Bisphosphonates (BPs) act to suppress bone resorption by inducing osteoclast apoptosis.[1,2] BPs are indicated for treatment and prevention of osteoporosis and prevention of skeletal-related events due to metastasis of solid tumors or multiple myeloma.[3] Results of the meta-analysis of the Early Breast Cancer Trialists' Collaborative Group (EBCTCG) showed that adjuvant BPs were associated with decreased fracture rate, as well as improved breast cancer survival and bone metastasis risk. These benefits were only found in postmenopausal (natural or induced) women in a subgroup analysis.[4] The benefits may be explained by the increased bone resorption in postmenopausal patients, as BP prevented tumor growth in bone in a postmenopausal model but not in a premenopausal model.[5] Currently, BPs are considered as a part of the adjuvant breast cancer treatment in postmenopausal patients and patients receiving ovarian suppression therapy.[6] The exact mechanism of the anti-tumor effect of BPs is unknown. However, the following mechanisms have been proposed,[7] BPs may (1) prevent tumors cells from metastasizing to the bone by decreasing bone turnover,[8] (2) change the bone micro-environment by reducing growth factors such as insulin-like growth factor-1 (IGF-1) and insulin and thereby inhibit proliferation,[9–12] (3) have immunomodulatory properties by activating γδ T cells[13,14] and recruiting tumor-associated macrophages,[15,16] (4) reduce angiogenic factors,[17,18] and/or (5) kill dormant disseminated tumor cells.[19,20] BP was reported to improve the tumor response when combined with doxorubicin in an experimental breast cancer model.[21] Moreover, adding a BP to neoadjuvant chemotherapy in breast cancer patients resulted in a significantly lower residual invasive tumor size and a non-significantly higher pathological complete response (pCR) rate in an exploratory evaluation of the AZURE trial.[22]

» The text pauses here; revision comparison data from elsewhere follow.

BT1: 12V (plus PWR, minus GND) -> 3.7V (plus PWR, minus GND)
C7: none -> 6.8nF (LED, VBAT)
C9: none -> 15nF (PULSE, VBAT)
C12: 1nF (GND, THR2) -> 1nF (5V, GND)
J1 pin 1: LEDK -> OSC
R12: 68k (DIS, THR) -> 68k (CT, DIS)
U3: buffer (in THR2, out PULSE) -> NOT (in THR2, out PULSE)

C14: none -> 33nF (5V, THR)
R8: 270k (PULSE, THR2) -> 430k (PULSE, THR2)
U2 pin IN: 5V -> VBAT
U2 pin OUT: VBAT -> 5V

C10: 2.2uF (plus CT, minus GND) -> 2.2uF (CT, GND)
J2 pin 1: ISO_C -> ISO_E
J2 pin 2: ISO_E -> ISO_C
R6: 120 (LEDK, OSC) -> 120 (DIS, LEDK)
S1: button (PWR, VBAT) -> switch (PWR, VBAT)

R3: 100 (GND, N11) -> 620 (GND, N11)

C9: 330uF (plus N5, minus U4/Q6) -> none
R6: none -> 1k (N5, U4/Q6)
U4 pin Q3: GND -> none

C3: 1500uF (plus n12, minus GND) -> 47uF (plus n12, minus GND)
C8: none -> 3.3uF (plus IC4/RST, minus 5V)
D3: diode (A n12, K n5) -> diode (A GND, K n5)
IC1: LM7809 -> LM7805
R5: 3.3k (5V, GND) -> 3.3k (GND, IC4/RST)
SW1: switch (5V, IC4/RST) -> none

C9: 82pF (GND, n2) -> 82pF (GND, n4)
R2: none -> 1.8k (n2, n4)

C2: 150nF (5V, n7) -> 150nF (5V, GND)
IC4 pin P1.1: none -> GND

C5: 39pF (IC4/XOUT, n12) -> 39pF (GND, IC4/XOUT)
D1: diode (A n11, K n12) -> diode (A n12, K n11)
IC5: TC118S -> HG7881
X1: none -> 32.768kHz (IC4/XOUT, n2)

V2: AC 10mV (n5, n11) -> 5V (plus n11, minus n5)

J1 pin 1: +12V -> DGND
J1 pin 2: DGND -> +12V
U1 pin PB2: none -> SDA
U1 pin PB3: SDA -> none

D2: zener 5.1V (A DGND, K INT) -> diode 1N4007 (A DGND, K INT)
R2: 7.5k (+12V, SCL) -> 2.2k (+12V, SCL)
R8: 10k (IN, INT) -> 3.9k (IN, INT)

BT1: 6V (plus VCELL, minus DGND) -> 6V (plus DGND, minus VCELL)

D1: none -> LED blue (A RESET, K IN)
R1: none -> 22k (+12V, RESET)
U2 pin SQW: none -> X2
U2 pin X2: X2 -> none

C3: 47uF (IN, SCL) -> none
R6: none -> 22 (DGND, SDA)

Clinically, in our phase III randomized NEOZOTAC study examining the effect of zolendronic acid (ZA) in addition to neoadjuvant TAC chemotherapy in HER2 negative early breast cancer, ZA did not improve the primary endpoint, pathological complete response (pCR).[23] A subsequent meta-analysis did not show a significant increase in pCR rate when adding a BP to neoadjuvant chemotherapy in patients with early breast cancer.[16,24] In this paper, we report the secondary endpoints of disease-free survival (DFS) and overall survival (OS) from the NEOZOTAC study.[23]

Additionally, we report associations between the IGF-1 receptor (IGF-1R) expression and the concentrations of circulating growth factors such as insulin and IGF-1, and survival. IGF-1R and insulin receptor isoform A (IR-A) are frequently upregulated in breast cancer.[25,26] Both receptors activate the Ras/mitogen-activated protein kinase (MAPK) and phosphatidylinositol-3-kinase (PI3K)/AKT pathways, through which cell proliferation is stimulated and apoptosis is inhibited.[27]